If you are looking for your first project in electronic design, this LED flasher is one of the simplest project that you can embarked on. There are only a few components that are used with the LM555 timer as its core.
There are many different manufacturers of 555 timer hence you can get one at your electronic shop or online. However, the part number may be slightly different but the numeric 555 will still be part of the number.
In this circuit, the 555 timer is configured into an ASTABLE mode operation where a square wave is consistently generated from the output pin 3 of the integrated circuit. If you have an oscilloscope, you will see a square waveform being displayed.
The frequency of the circuit is given by the standard formula:
frequency = 1.44/[(RA + 2RB)E1]
Try changing the values of RA, RB and E1 and you will notice the change in the ON/OFF frequency of the light emitting diodes. You can vary the power supply from 5V DC to 15V DC.

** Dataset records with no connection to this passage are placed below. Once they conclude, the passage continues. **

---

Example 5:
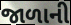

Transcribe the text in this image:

જાળાની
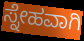
ಸ್ನೇಹವಾಗಿ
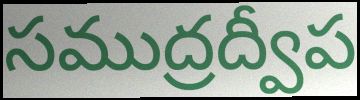
సముద్రద్వీప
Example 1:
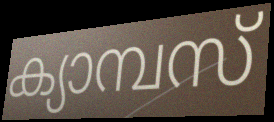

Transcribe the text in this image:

ക്യാമ്പസ്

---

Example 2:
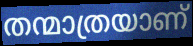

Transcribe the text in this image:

തന്മാത്രയാണ്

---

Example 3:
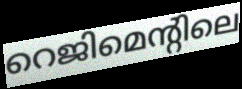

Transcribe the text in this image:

റെജിമെന്റിലെ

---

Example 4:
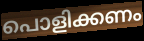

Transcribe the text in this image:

പൊളിക്കണം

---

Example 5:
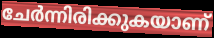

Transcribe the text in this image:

ചേർന്നിരിക്കുകയാണ്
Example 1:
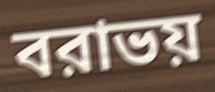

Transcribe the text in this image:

বরাভয়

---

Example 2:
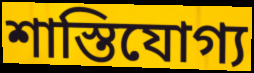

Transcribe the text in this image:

শাস্তিযোগ্য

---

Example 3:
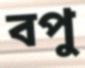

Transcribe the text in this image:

বপু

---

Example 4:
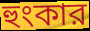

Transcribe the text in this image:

হুংকার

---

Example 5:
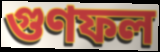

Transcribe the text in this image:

গুণফল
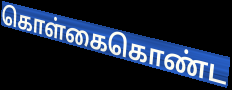
கொள்கைகொண்ட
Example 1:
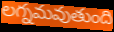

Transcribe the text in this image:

లగ్నమవుతుంది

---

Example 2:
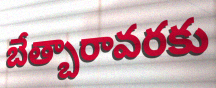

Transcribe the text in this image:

బేత్బారావరకు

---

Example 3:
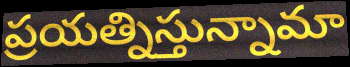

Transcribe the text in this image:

ప్రయత్నిస్తున్నామా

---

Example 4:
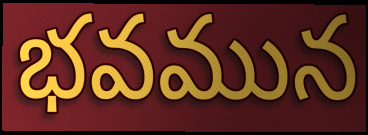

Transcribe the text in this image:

భవమున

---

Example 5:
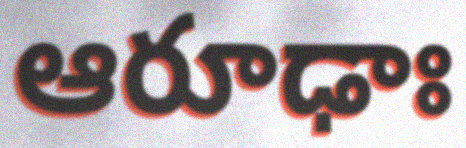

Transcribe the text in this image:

ఆరూఢాః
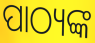
ପାଠ୍ୟଙ୍କ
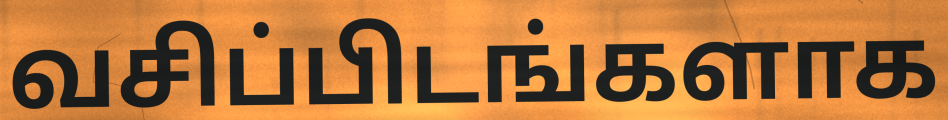
வசிப்பிடங்களாக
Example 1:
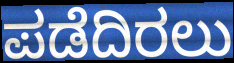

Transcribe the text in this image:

ಪಡೆದಿರಲು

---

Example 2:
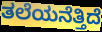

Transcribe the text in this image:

ತಲೆಯನೆತ್ತಿದೆ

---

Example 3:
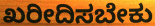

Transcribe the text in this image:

ಖರೀದಿಸಬೇಕು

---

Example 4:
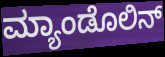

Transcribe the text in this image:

ಮ್ಯಾಂಡೊಲಿನ್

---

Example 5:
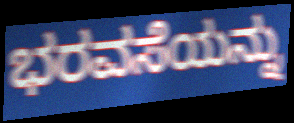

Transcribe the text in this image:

ಭರವಸೆಯನ್ನು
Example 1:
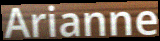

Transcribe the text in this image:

Arianne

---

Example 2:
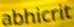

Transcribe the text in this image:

abhicrit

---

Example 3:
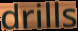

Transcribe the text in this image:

drills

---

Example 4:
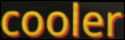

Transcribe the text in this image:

cooler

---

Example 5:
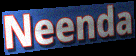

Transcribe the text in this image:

Neenda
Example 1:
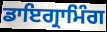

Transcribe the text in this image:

The best way to vary is by using a regulated DC power supply but if you do not have one, a 9V battery will also do. The LED 1 will flash alternately with LED 2. You can also connect additional LEDs in series with each of the LED 1 and LED 2 to increase the intensity of the light output from the circuit.
The voltage drop across each LED is about 1.8V when it is operating with a current of about 15mA. The resistors R1 and R2 are used to limit the current flowing through the LEDs.
A simple setup to test the circuit using a variable DC Power Supply
When the output from pin 3 is HIGH (close to VCC), LED 1 will turn OFF but LED 2 will turn ON. The current flowing through the LED 2 will be (Vcc-1.8V)/470 which will be about 15mA if Vcc=9V. If additional LED is connected in series with LED 2, then the current flowing through the LED 2 circuit will be (9V-1.8V-1.8V)/470 = 11.5mA.
When the output from pin 3 is low, LED 2 will turn OFF and LED 1 will turn ON. In this case the current flowing through LED 1 will be about 15mA for a 9V power supply system. Similarly, if another LED is connected in series with LED 1, the current will drop to 11.5mA hence a lower luminen of light will be emitted.
Try to use different colours of light emitting diodes and compared the brightness of each LED.
|R1, R2||470 ohm|
|RA||10kohm 5% 1/4W Carbon Film Resistor|
|RB||100kohm 5% 1/4W Carbon Film Resistor|
|LED 1, LED 2||5mm or 3mm LED|
|E1||10uF/25V Electrolytic Capacitor|
|C2||0.01uF/25V Ceramic Capacitor|
|555 Timer||LM555 or similar IC|